Check flags any key guess that cannot be right, without filling in a single letter — and it never reads your timeline, which is your private worksheet. Hints come in two strengths and follow your work: while the key has gaps, the first press teaches a codebreaking move (a one-letter word, a doubled letter, a word repeated across statements, a frequency count) and a second press settles that letter; once the key is complete, the first press names the comparison worth making and the second states exactly what it proves. Reveal unseals the clerk’s own key and walks the whole case, and a revealed case never joins your cases-cracked tally.
What are the case ranks?
Code Clerk is four suspects, four marked moments and a Caesar shift with six supplied pairs — a whole case in about ten minutes, and the place to learn the desk. Inspector is five suspects and five moments under one scrambled substitution alphabet, with object sightings and a bolted passage joining the case file. Chief Cryptanalyst is six suspects, six moments, longer statements, two lock notices and as few as two supplied letters — the most frequent letter is deliberately left for you to find by frequency analysis.

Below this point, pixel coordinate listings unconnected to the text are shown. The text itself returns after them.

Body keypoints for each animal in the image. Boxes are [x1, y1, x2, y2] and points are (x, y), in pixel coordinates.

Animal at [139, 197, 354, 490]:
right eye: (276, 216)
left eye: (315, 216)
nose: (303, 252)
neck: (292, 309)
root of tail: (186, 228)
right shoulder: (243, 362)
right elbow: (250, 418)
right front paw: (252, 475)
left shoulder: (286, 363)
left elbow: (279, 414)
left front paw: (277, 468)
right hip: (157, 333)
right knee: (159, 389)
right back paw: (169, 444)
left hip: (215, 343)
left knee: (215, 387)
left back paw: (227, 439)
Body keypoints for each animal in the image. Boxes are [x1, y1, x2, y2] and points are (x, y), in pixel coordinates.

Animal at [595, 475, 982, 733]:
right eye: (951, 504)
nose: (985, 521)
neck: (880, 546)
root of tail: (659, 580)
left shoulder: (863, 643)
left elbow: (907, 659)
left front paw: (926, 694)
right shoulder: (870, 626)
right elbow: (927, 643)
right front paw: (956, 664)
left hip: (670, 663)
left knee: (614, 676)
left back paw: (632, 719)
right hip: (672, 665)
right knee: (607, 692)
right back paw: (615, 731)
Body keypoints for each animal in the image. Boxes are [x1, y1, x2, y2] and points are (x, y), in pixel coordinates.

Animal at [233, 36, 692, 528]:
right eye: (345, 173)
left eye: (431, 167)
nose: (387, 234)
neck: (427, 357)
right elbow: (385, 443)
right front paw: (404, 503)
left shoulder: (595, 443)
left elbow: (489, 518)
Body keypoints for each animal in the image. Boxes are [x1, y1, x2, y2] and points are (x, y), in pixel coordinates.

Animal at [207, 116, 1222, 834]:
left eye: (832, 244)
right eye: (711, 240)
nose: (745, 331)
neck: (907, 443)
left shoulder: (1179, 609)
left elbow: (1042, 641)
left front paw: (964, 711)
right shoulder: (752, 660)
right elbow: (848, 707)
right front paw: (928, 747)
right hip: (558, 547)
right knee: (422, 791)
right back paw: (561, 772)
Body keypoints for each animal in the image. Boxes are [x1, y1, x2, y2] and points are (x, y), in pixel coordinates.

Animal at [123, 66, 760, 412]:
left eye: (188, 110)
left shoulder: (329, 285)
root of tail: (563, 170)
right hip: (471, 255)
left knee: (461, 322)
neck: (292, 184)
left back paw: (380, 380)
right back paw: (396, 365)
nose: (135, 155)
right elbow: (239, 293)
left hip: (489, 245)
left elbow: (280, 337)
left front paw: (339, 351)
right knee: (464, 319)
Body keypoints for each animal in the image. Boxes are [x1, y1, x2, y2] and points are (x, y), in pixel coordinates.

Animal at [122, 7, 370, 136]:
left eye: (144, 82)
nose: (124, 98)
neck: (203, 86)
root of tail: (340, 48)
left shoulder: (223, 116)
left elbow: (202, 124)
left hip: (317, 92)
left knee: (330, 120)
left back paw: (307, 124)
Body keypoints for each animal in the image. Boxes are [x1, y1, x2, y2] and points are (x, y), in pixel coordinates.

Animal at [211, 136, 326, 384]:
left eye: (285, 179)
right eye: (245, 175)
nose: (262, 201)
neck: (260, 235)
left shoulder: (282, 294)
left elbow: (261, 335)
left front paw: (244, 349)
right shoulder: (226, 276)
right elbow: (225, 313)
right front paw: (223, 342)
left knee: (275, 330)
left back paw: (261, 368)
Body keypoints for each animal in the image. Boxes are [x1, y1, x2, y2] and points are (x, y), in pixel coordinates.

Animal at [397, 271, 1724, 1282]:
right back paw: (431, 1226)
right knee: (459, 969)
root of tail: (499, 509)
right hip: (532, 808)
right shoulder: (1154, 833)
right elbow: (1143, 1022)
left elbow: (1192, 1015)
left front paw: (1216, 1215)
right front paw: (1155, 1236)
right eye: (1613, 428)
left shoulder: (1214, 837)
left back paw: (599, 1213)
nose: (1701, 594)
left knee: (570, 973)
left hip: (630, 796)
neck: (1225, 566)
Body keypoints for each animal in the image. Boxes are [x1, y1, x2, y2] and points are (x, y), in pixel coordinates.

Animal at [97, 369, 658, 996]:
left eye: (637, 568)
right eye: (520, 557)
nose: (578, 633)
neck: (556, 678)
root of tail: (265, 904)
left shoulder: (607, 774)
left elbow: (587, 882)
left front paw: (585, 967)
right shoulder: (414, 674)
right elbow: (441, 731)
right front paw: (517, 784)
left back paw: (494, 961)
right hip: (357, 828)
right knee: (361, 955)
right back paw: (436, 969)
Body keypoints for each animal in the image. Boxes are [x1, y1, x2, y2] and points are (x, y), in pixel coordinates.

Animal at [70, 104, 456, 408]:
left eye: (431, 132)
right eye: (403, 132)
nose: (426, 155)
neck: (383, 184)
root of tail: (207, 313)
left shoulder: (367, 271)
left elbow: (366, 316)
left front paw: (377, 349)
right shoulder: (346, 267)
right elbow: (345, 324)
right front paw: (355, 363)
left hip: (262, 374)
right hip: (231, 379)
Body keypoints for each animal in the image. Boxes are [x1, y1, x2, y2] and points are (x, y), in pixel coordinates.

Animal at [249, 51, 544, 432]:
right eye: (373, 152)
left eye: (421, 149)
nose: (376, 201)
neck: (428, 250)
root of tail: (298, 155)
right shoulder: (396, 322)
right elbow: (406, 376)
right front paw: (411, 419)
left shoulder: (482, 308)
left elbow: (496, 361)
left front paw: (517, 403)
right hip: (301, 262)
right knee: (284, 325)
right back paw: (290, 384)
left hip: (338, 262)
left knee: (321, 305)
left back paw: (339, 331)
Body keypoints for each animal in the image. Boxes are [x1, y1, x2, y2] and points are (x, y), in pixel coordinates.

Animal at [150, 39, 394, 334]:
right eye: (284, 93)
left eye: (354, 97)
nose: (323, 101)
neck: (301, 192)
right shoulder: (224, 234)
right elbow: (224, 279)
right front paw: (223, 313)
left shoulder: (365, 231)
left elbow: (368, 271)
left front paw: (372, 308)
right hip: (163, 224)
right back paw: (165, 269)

What is the evidence timeline for?
The timeline is a worksheet: one row per guest (and per traceable object), one column per marked moment of the evening. As statements decode, stamp a room initial wherever a sentence or a verified note places someone. It is deliberately manual — the interface never extracts a claim for you, because reading testimony closely is the detective work. A square holding two different room stamps is a disagreement between papers, and one of those papers is lying.
Can I play on a phone?
Yes. Tap any letter — on the key board or inside a statement — and choose the true letter from the strip beneath; the guess fills everywhere that cipher letter appears, across every statement at once. The statements and timeline scroll inside their own panels at phone widths, every control is a proper button, and your key, timeline and dossier marks save automatically between visits. Each case has a case number, so the same evening can be reopened anywhere.
Can I print a case?
Yes. Any case can be downloaded as a PDF pack built entirely in your browser from the same case number as the on-screen case: the briefing, verified notes, map and dossiers on the case sheet, every encrypted statement set in typewriter capitals with a ruled write-over line beneath each line of cipher, a key worksheet with the supplied letters entered, a blank evidence timeline, and an optional answer key with the full key, the statements in clear and the warrant. Nothing is uploaded anywhere.
Is Encrypted Alibis free?
Yes. All ranks are free to play in your browser with no account or sign-up. Every case is generated fresh — a new evening, new statements, a new key — and proved fair before it reaches the desk, so no two cases read the same.